Reward her even as she rewarded you and repay her double for her deeds. (Revelation 18:6). Is this an allusion to Psalm 137? Also to Isaiah 40? Suddenly Babylon and Judah are juxtaposed.
The reception history in film that I saw in Lyons paper is anathema to me. The vengeance of Psalm 137 behind me, I cannot see in it a justification for ultra violence à la Clockwork Orange. This is not the righteousness of God. Just because it seems to be reception history, that does not mean it is right. So what is Revelation doing with this text from psalm 137? It is putting it in its only possible context, the sacrifice of the Lamb whose life is given for the life of the world.
The one who said these words saves psalm 137 for his revelation to John. What shall I do with it in this context? I will not receive it as justifying a war of vengeance even though I might know and understand such thoughts. My thoughts would not attribute a blessing of happiness to one who fulfills them as vengeance. There is no joy set before him with respect to vengeance. God takes no pleasure in the death of a sinner. It is too easy to allegorize as do Origen and Lewis - of course we can be in a place of confusion, but Babylon is destroyed. God has remembered her iniquities. (Revelation 18:5).

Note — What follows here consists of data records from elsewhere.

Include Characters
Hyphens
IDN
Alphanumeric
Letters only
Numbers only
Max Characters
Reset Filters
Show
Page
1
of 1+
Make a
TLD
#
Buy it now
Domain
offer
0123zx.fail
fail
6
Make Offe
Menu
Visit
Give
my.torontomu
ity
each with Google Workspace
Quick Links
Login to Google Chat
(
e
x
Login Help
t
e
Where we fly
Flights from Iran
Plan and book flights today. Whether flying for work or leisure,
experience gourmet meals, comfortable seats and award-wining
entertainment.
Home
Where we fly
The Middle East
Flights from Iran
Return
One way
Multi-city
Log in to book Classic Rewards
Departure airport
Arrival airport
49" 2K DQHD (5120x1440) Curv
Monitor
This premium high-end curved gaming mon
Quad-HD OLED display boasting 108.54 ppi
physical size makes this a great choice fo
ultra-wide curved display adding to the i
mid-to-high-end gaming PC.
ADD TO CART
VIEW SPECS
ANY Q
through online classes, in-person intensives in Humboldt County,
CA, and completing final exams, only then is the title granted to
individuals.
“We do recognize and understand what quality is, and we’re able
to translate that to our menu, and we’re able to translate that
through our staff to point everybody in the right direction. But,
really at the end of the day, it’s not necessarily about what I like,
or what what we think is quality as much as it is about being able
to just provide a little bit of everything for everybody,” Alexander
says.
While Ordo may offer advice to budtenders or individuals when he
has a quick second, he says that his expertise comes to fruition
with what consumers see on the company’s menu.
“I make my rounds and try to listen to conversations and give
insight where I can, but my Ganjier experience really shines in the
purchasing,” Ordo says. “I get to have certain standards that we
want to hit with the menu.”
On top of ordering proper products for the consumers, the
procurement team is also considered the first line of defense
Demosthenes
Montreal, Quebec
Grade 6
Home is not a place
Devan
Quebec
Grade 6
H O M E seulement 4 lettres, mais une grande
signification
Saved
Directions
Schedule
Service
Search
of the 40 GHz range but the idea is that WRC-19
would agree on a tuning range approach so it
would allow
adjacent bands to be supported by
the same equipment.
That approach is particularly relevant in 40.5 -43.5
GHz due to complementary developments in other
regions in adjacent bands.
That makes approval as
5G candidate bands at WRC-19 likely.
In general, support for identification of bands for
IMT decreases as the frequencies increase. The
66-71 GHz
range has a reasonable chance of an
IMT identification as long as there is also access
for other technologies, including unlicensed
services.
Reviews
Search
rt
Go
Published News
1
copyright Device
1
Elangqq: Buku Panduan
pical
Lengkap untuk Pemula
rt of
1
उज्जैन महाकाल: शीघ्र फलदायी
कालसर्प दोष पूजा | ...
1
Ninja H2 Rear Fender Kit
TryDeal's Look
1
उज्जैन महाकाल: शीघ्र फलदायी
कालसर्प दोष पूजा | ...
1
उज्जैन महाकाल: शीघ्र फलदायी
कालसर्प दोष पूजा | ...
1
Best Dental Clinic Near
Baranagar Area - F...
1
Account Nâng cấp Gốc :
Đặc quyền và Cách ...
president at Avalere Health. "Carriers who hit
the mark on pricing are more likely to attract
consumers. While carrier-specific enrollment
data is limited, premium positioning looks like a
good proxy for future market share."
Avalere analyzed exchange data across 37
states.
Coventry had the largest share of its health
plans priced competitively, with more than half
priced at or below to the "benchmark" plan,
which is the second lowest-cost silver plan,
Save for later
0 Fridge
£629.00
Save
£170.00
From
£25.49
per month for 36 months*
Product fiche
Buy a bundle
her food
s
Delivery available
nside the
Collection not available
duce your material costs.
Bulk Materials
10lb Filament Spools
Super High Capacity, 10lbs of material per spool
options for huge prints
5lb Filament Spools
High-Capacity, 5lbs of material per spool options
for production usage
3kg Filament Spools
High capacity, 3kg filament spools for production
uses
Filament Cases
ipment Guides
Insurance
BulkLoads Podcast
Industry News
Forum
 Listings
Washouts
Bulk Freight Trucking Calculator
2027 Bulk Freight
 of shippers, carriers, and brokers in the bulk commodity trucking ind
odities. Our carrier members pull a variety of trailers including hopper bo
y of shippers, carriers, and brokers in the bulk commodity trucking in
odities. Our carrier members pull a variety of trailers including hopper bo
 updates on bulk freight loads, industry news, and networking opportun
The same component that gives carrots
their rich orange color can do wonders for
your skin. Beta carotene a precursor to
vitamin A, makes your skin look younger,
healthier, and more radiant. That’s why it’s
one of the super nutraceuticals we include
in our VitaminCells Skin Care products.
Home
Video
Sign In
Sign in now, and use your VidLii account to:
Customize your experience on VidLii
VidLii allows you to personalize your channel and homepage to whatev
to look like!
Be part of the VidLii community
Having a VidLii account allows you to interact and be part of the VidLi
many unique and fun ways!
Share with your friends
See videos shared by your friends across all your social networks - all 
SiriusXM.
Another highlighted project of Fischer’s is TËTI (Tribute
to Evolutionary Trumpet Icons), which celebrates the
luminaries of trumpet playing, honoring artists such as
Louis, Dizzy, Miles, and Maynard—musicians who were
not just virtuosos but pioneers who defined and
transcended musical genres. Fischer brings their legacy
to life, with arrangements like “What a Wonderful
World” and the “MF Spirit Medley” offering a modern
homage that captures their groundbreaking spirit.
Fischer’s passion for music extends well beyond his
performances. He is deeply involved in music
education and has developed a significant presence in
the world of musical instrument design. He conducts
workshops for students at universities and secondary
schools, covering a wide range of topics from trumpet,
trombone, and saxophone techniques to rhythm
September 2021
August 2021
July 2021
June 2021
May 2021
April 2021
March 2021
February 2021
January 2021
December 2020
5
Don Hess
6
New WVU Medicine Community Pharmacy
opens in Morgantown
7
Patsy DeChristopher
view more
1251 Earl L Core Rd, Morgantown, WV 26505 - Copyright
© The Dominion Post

Remember is the keyword linking this passage in Revelation to psalms 70 and 38 with inscription 'to remember' and those that use the frame of remember like psalm 137. The poet asks God to remember Edom and Babylon. (strophe 3) The poet wishes a curse on himself if he should fail to remember Jerusalem. (strophe 2)
And each of us, chosen, whether we are Jerusalem, or Edom or Babylon, as we acknowledge our role as destroyer, and allow ourselves to be destroyed in the Lamb, we each will be blessed with that happiness that is written of in the psalm because we will know the resurrection that is equivalent to the restoration of Zion. Even the foxes are redeemed.